## MISE EN PRATIQUE
#1 Citez le passage de l'extrait fourni qui commence à "Et, sur ce plan, les" et se termine à "poids des chaînes !".
#2 D'après l'extrait fourni, combien de licenciements y a-t-il actuellement chaque année ?
#3 Relevez, dans l'extrait fourni, toutes les années citées comme exemples de luttes que les syndicats ont menées dans l'impasse.

## EXTRAIT FOURNI
##########

La stratégie des centrales syndicales françaises, ce n’est pas la lutte des classes !!!

En cette rentrée, les syndicats se disent opposés aux projets de nouvelle loi Macron, nous dit-on, mais on remarque que leurs protestations sont molles. La CGT serait la première à se dire décidée à se battre contre, elle qui a déjà organisé un rassemblement contre la future loi et appelle à une grève. En cette rentrée, ce syndicat s’est déjà montré « radical » dans deux conflits : celui des transporteurs de carburants et matériaux dangereux et celui de la menace de fermeture de GM&S de La Souterraine. Mais pourquoi particulariser ces conflits en les isolant des autres. Ils ne sont ni les seuls mal payés, pour les uns, ni les seuls licenciés, pour les autres. Le résultat de cet isolement d’une lutte ne se fait pas attendre : les premiers reprennent le travail sans rien avoir obtenu, pas même de négocier, et les seconds voient leur entreprise fermer sans rien obtenir que de se mettre en situation de soi-disant « radicaliser » la lutte en menaçant de brûler l’entreprise ! Voilà où mènent les stratégies les plus radicales. Pour le reste, ce sont des syndicats qui négocient, discutent, font des propostions aimables à Macron et compagnie !!!!

Quant à la future loi Macron, de quoi est-elle menacée : d’une reprise à minima des mobilisations contre son ancêtre, la loi El Khomri, qui était déjà la loi Macron 2, la loi Macron 1 étant passée elle aussi malgré l’opposition syndicale.

Il faut dire que toutes ces oppositions syndicales se gardent bien de faire peur aux classes possédantes : mener autre chose que des journées d’action, développer des luttes d’ensemble, généralisables, reconductibles, faire passer les salariés en lutte à l’intérieur des autres entreprises, mettre en place des assemblée interpro, relier entre elles les luttes sociales, du privé et du public, des actifs et des chômeurs, des CDI et des CDD, d’organiser partout des assemblées démocratiques pour décider des objectifs et des modes d’action, de remettre en question le droit des patrons sur leurs entreprises, de proposer aux salariés de s’organiser en comité, la seule forme d’organisation qui fasse peur au patronat car elle permet aux travailleurs de contester l’ordre bourgeois. Oui, les syndicats n’ont pas l’intention de lancer une lutte de classe et cela fait belle lurette qu’ils ne l’ont pas fait, n’ayant dirigé des luttes que parce qu’ils en prenaient la tête pour mieux les envoyer dans l’impasse, comme cela a été le cas notamment en 36, en 68 et en 95…

Pendant qu’on ne parle que de l’entreprise de la Souterraine, isolée dans son combat, on se garde de la relier à toutes les autres qui licencient ! Il y a actuellement 700.000 licenciements par an !!! Citons notamment : toutes les banques, Michelin, Airbus, Yahoo !, Veolia, Colgate-Palmolive, SFR, Nobel Plastiques, Hanon Systems, Seita, CastMetal, Whirpool, Nestlé, Avadel, Haribo, Engie, Vivarte, Mim, Tati, Accor, etc, etc…

Bien entendu, l’aide à l’embauche du gouvernement consiste en une aide au droit à licencier…

Et, sur ce plan, les syndicats protestent mais ne contestent pas le fond de l’affaire : le sacro-saint droit des capitaux sur les entreprises. En fait, elles ne contestent rien du fond même de la logique capitaliste. Elles pleurent seulement pour une meilleure répartition des richesses. Même quand le capitalisme n’est plus capable d’offrir des emplois, n’est plus capable de développer de nouveaux investissements productifs, ne sait que spéculer sur la chute du système, casse l’économie, casse la société, casse l’humanité, ces syndicats sont incapables d’affirmer que les prolétaires peuvent se passer de ce système, peuvent faire fonctionner une société au service de la collectivité. Le capitalisme peut bien menacer toute la planète d’une guerre généralisée à tous les peuples, les syndicats continueront à négocier le poids des chaînes !

##########

## Entrées enregistrées
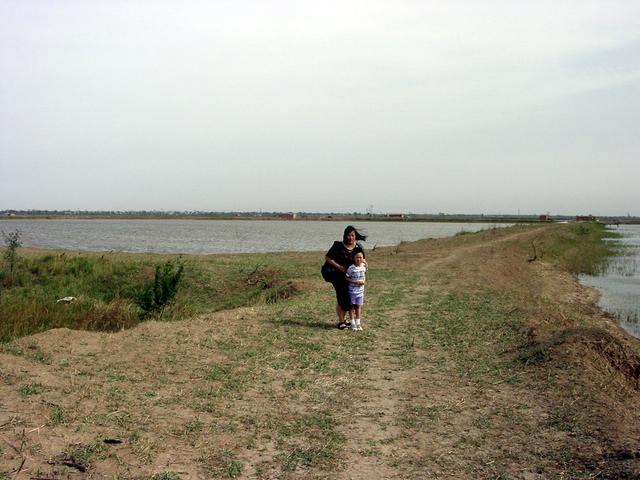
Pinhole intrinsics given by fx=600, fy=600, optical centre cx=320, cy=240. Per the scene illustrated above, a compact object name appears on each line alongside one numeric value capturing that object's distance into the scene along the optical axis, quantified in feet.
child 32.76
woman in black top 33.04
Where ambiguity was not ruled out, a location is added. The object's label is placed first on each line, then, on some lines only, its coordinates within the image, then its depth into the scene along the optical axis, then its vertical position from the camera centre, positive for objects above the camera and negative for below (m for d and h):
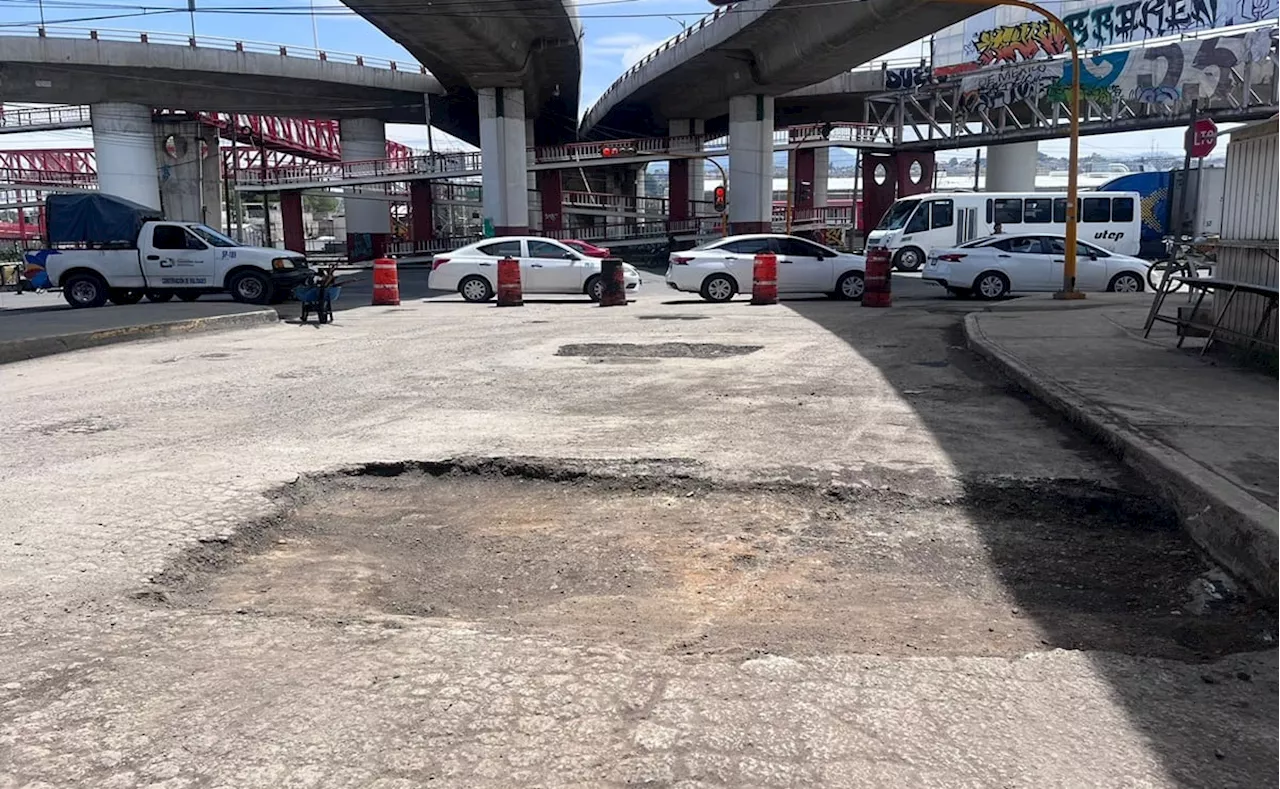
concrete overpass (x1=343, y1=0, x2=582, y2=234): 30.38 +7.15
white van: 29.36 +0.57
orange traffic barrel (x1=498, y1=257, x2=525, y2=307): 19.80 -0.83
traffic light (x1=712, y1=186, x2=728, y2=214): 39.06 +1.76
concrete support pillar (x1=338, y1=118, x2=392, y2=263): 55.59 +2.57
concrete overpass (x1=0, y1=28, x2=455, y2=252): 42.97 +7.93
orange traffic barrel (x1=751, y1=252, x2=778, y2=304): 18.81 -0.79
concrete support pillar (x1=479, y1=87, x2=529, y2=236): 42.41 +3.91
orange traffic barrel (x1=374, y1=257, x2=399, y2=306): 20.97 -0.82
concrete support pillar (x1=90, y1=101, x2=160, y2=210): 46.91 +5.14
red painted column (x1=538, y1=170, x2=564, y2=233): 53.62 +2.64
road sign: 20.62 +2.02
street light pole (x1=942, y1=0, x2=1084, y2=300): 17.95 +0.30
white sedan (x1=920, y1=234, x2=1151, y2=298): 20.12 -0.68
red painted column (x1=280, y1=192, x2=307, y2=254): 58.83 +1.79
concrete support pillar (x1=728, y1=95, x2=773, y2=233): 44.03 +3.55
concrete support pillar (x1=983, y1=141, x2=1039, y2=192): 50.84 +3.58
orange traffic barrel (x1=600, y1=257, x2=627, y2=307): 19.86 -0.92
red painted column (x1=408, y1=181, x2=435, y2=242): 54.47 +2.11
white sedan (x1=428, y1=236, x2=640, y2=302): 21.02 -0.54
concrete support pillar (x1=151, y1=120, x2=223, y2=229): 52.81 +4.90
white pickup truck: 20.73 -0.27
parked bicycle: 11.27 -0.36
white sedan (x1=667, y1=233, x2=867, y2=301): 19.89 -0.59
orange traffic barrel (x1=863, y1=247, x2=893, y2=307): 18.19 -0.81
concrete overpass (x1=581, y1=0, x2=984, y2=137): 28.48 +7.39
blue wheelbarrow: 16.47 -0.87
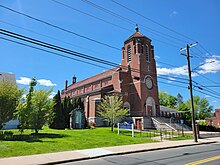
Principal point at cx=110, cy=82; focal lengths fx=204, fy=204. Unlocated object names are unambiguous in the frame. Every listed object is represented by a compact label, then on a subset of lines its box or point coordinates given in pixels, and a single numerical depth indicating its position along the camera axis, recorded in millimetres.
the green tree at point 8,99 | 17184
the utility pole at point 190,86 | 20891
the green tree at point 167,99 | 85312
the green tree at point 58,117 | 28922
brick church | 40219
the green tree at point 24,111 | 17172
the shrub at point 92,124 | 36825
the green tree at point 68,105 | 34359
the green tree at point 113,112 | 28586
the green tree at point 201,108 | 87625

##########

## CORRIGÉ DES EXERCICES
#1
Et, sur ce plan, les syndicats protestent mais ne contestent pas le fond de l’affaire : le sacro-saint droit des capitaux sur les entreprises. En fait, elles ne contestent rien du fond même de la logique capitaliste. Elles pleurent seulement pour une meilleure répartition des richesses. Même quand le capitalisme n’est plus capable d’offrir des emplois, n’est plus capable de développer de nouveaux investissements productifs, ne sait que spéculer sur la chute du système, casse l’économie, casse la société, casse l’humanité, ces syndicats sont incapables d’affirmer que les prolétaires peuvent se passer de ce système, peuvent faire fonctionner une société au service de la collectivité. Le capitalisme peut bien menacer toute la planète d’une guerre généralisée à tous les peuples, les syndicats continueront à négocier le poids des chaînes !

#2 700 000 licenciements par an.

#3 36, 68 et 95.